By now you may know the joke, but comedians have been telling the gag to each other off-stage since at least as far back as the turn of the century. The set up: A guy is pitching his act, to an agent. The punch line: The act is called "The Aristocrats." Its meat, however, is all the vile stuff that happens in between. The description of the act gives each comedian in the film a chance to show off his or her chops and wax scatological, profane, bestial, necrophiliac and spectacularly offensive. The beauty and appeal of The Aristocrats lies in the virtuosic skills of its tellers: Forget shocking the crowd; watch what it takes to shock the shockers.

But the glaring absence of so much black talent -- and Latino and Asian talent, for that matter -- is a shocker, too. It's especially ironic given the movie's references to the joke as a jazz riff, and comparisons to Miles Davis and John Coltrane. We hear only from Whoopi Goldberg and Chris Rock. No Dave Chappelle, Bernie Mac, Eddie Murphy, Cedric the Entertainer, Margaret Cho, Wanda Sykes, Steve Harvey, DL Hughley, Bill Cosby, Chris Tucker, George Wallace, Flip Wilson, Richard Pryor… the list goes on and on.

Paul Provenza, the film's co-director and himself a respected comedian, doesn't hesitate when I ask how a movie that posits race as the final taboo manages to leave out so many talented non-white comedians. "It is what it is," he says. "But Chris Rock explains why so succinctly in the film, there was nothing we could possibly add."

Rock's explanation is this: Historically, blacks could be as raunchy as they wanted on the infamous chitlin' circuit, and they had no chance of getting on TV or radio anyway. The opportunity to be obscene is less exciting when you can be obscene whenever you want, unheard and unpaid, and you are already on the outskirts of respectability. Unlike almost all the other big-name comics who appear in The Aristocrats, Rock himself does not try to tell the joke.

But that's only part of the story. Provenza and Teller did cast a wide net, beginning with their friends and then reaching out to their favorite comics in the business. But the Hollywood publicity machine knows no color lines, and the most recognizable names on that list of noticeably absent comedians are so well-protected by the phalanx of publicists, managers and agents that even Provenza and co-director Penn Gilette, of Penn and Teller fame, couldn't get through.

Wanda Sikes? Couldn't get to her. Jamie Foxx? Chris Tucker? They never heard from their "people."

Chappelle, who loved the joke, could never make time to film.
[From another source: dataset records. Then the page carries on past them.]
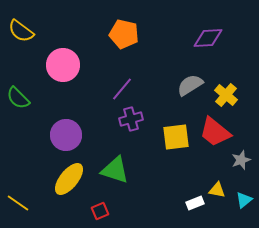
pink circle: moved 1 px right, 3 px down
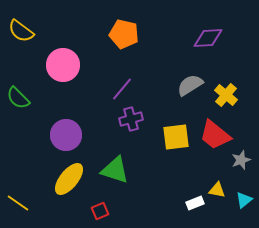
red trapezoid: moved 3 px down
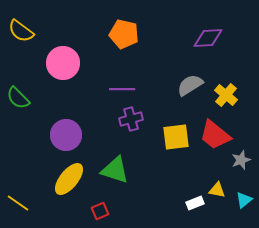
pink circle: moved 2 px up
purple line: rotated 50 degrees clockwise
The directors were lucky enough to catch Chris Rock backstage, with camera in hand. As for the venerable Richard Pryor, "Every comedian in America wishes they were Richard Pryor," says Provenza, who wanted him so badly that he called his idol's wife at home, even though he knew the legendary comedian was ill. "We could hear him laughing and coughing in the background."

Then there were black comedians like Bernie Mac and DL Hughley who didn't know the joke, but agreed to try and do it for the movie "to be nice."
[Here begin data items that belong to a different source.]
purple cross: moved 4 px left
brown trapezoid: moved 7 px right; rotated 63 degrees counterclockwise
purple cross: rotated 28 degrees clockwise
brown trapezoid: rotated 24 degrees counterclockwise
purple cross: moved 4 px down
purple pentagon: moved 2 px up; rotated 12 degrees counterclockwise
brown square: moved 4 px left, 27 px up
"That didn't seem right either," Provenza says. "We could have let them help us out just so we could get more black faces in, but that would have been totally disingenuous."

The reality is that the gag has historically been a white person's joke, the crystal meth of American humor. "This racial divide is there, and the last thing we'd want to do is try to cover that up to be PC," Provenza says. In fact, Provenza considers political correctness one of stand-up's richest sources of material, and several comics in his film concur, pointing out that talking about race has replaced talking about sex as comedy's best transgression.

But Provenza thinks that could be on its way out, too. "Just like Whoopi said, I'm not even sure if race is the shocker anymore. Now when I tell the joke, I set it in Abu Ghraib."